The Conference of Parties (COP) is the decision-making body of the United Nations Framework Convention on Climate Change. The 1st Conference (COP 1) took place in Berlin, Germany in 1995. Since then, the annual summit has become the birthplace of significant climate legislation, including the Kyoto Protocol (COP 3), the Copenhagen Accord (COP 15), and the Paris Agreement (COP 21). Signed by over 190 countries, the latter reinforced the global commitment to keeping global temperature rise well below two degree Celsius above pre-industrial levels by the end of the century, with efforts to limit it to 1.5 degrees. At the time of COP 27, however, current policies put the chance of global temperature rise above two degrees at more than 90 percent.Financing climate action
Over a decade ago, during COP 15 in Copenhagen, Denmark, developed countries agreed to mobilize 100 billion U.S. dollars each year until 2020 for climate finance, i.e., for helping developing countries pay for climate adaptation and mitigation measures.
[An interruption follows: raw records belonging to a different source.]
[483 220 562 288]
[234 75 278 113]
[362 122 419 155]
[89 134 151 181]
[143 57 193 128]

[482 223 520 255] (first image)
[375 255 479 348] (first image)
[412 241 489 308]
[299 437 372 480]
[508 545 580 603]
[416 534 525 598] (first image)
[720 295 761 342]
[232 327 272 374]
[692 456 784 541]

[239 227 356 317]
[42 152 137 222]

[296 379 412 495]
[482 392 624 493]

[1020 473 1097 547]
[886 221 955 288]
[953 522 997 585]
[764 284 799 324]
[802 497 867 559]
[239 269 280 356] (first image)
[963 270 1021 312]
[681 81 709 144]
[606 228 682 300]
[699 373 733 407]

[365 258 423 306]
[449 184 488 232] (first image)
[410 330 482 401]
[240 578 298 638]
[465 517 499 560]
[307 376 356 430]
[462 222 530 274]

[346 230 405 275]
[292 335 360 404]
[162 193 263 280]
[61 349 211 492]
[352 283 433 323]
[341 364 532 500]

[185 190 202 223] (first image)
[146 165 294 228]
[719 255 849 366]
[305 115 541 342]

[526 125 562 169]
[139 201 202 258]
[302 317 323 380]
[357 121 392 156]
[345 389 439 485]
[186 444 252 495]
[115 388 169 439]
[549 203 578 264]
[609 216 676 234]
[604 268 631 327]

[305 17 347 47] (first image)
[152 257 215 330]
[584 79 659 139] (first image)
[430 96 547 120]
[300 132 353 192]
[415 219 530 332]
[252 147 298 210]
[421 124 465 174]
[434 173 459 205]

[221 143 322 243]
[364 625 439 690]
Nevertheless, that target has consistently failed to be met. In 2021, climate finance mobilized by developed countries stood at 89.6 billion U.S. dollars, the highest annual value on record. Another source of criticism regarding climate finance is that loans reign as the main mechanism used, further burdening many already-indebted developing nations. At COP 27, the debate continued regarding setting a new collective quantified target on climate finance to go into effect from 2024, considering the needs and priorities of developing nations.In addition to climate adaptation and mitigation support, COP 27 saw a push for loss and damage finance. The term loss and damage within the UNFCCC context refers to the impacts of climate change that have already taken place or cannot be avoided by mitigation – including the loss of land, lives, and livelihood – and that disproportionately affect low-income countries that have made little contribution to emissions in the past centuries. The loss and damage agreement closed in Sharm El Sheikh was an historic decision; it was the first time countries recognized the demand for finance to respond to loss and damage associated with climate disasters. The details of such a breakthrough agreement are scheduled to be discussed in the subsequent climate summits.
Renewables and the path to energy security
With Russia’s war in Ukraine leading natural gas and fuel prices to soar and threatening energy security worldwide, the deployment of renewables took the spotlight once more, as a reliable alternative to volatile fossil fuels supplies. In Europe, climate targets such as the Fit for 55 and RePowerEU packages see renewable sources making up 40 percent of the region’s energy mix by mid-century. Across the Atlantic, the Inflation Reduction Act (IRA) signed in August 2022 has become one of the most important climate legislations ever passed in the U.S. Policy provisions in the IRA are forecast to boost the share of clean sources in electricity generation to at least 60 percent by 2030, as opposed to the 46 percent expected without the IRA.At COP 27, a call to accelerate renewable energy deployment was included in the discussions for the first time ever. The milestone was however weakened by deploying the term “low-emissions energy”, which sometimes refers to natural gas. The debate of phasing down or phasing out all fossil fuels, not only coal, will potentially continue in future conferences, with pressure building for a final decision on eliminating such sources from the energy grids to be reached as soon as possible.